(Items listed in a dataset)

------------------------------------------------------------------------

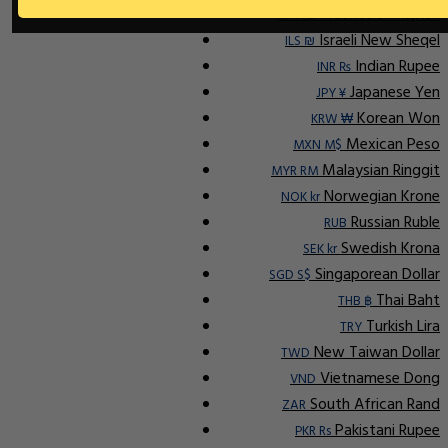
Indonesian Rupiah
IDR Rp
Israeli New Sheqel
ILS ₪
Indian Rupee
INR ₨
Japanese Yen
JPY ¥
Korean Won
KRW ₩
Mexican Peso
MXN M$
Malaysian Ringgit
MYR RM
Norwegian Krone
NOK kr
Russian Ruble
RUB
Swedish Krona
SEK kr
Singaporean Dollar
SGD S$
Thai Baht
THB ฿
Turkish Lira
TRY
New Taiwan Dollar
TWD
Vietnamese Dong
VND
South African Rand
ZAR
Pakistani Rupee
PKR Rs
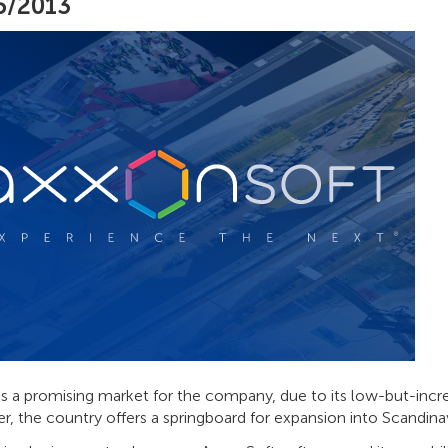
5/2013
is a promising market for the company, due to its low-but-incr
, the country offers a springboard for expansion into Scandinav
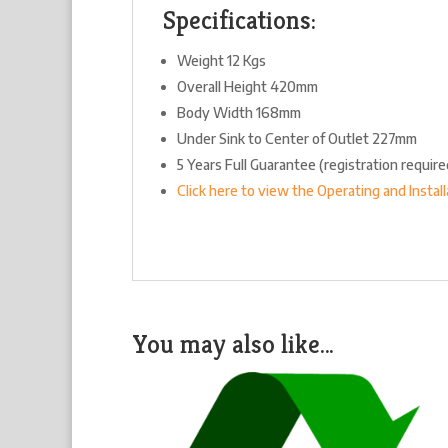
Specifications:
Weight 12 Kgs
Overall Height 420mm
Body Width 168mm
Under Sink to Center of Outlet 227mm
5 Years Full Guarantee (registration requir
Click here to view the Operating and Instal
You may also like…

------------------------------------------------------------------------

## Aim of the exercise
Your answer must be an exact copy of every entry, with no pictures in it.

## Response to this exercise
Indonesian Rupiah
IDR Rp
Israeli New Sheqel
ILS ₪
Indian Rupee
INR ₨
Japanese Yen
JPY ¥
Korean Won
KRW ₩
Mexican Peso
MXN M$
Malaysian Ringgit
MYR RM
Norwegian Krone
NOK kr
Russian Ruble
RUB
Swedish Krona
SEK kr
Singaporean Dollar
SGD S$
Thai Baht
THB ฿
Turkish Lira
TRY
New Taiwan Dollar
TWD
Vietnamese Dong
VND
South African Rand
ZAR
Pakistani Rupee
PKR Rs
5/2013
is a promising market for the company, due to its low-but-incr
, the country offers a springboard for expansion into Scandinav
Specifications:
Weight 12 Kgs
Overall Height 420mm
Body Width 168mm
Under Sink to Center of Outlet 227mm
5 Years Full Guarantee (registration requir
Click here to view the Operating and Instal
You may also like…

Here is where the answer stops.